Task description>
Extract the text of every entry below verbatim, line for line, and omit the pictures.

Source records section start

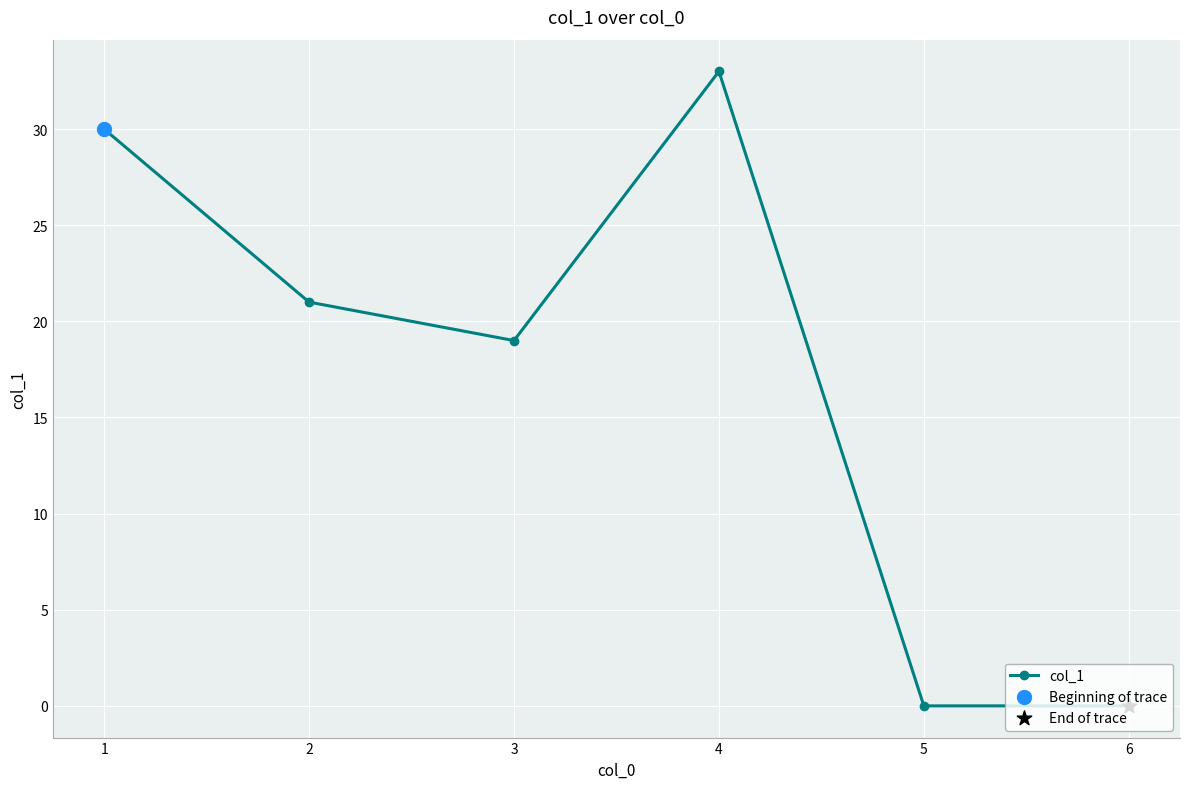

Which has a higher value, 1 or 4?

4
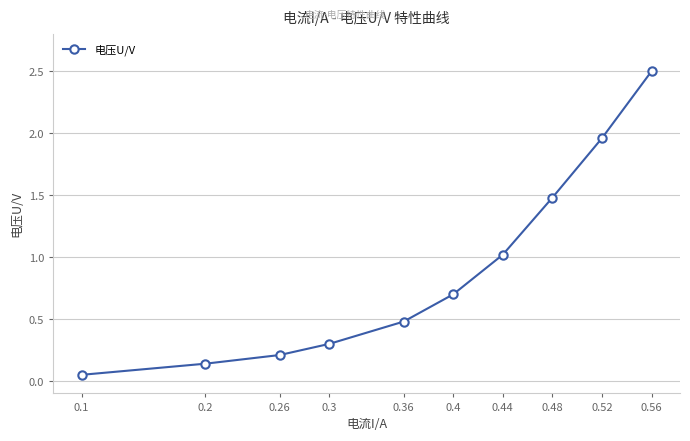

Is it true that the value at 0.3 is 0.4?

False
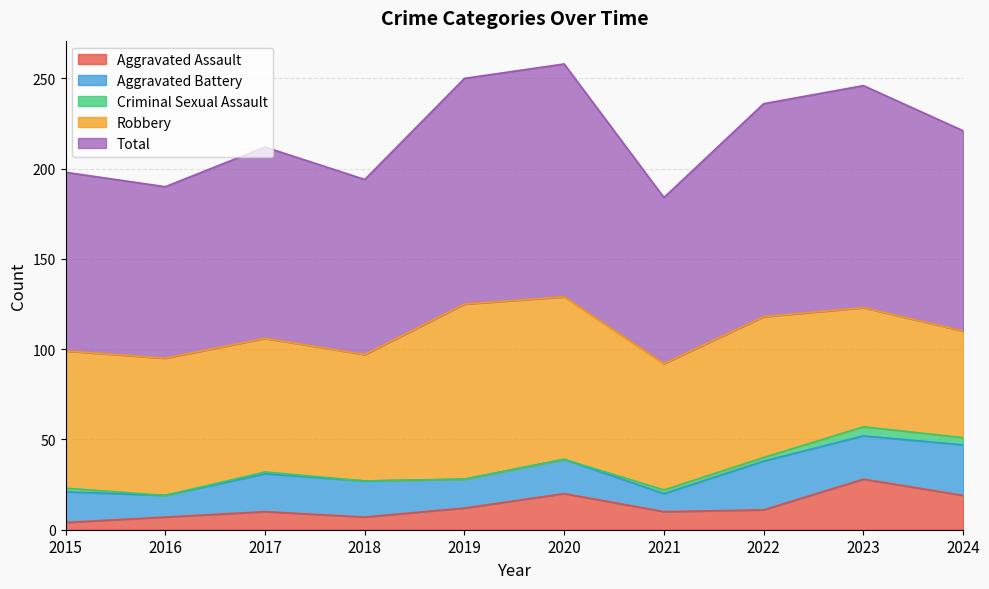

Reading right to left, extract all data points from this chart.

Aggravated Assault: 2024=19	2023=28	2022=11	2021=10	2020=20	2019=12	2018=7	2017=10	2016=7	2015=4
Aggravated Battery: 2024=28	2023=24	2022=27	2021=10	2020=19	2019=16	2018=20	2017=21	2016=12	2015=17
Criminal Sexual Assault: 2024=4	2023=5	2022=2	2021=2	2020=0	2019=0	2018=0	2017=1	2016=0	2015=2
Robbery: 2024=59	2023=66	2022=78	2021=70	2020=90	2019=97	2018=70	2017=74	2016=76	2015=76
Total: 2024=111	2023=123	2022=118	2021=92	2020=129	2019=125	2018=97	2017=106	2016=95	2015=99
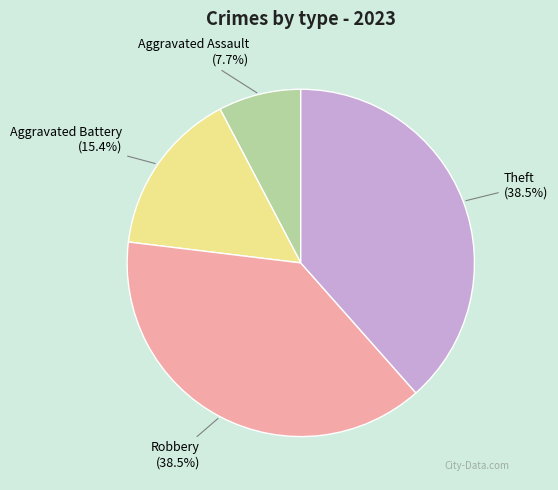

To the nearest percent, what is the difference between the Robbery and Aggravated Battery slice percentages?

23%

Source records section end

Task result>
Which has a higher value, 1 or 4?

4

Is it true that the value at 0.3 is 0.4?

False

Reading right to left, extract all data points from this chart.

Aggravated Assault: 2024=19	2023=28	2022=11	2021=10	2020=20	2019=12	2018=7	2017=10	2016=7	2015=4
Aggravated Battery: 2024=28	2023=24	2022=27	2021=10	2020=19	2019=16	2018=20	2017=21	2016=12	2015=17
Criminal Sexual Assault: 2024=4	2023=5	2022=2	2021=2	2020=0	2019=0	2018=0	2017=1	2016=0	2015=2
Robbery: 2024=59	2023=66	2022=78	2021=70	2020=90	2019=97	2018=70	2017=74	2016=76	2015=76
Total: 2024=111	2023=123	2022=118	2021=92	2020=129	2019=125	2018=97	2017=106	2016=95	2015=99

To the nearest percent, what is the difference between the Robbery and Aggravated Battery slice percentages?

23%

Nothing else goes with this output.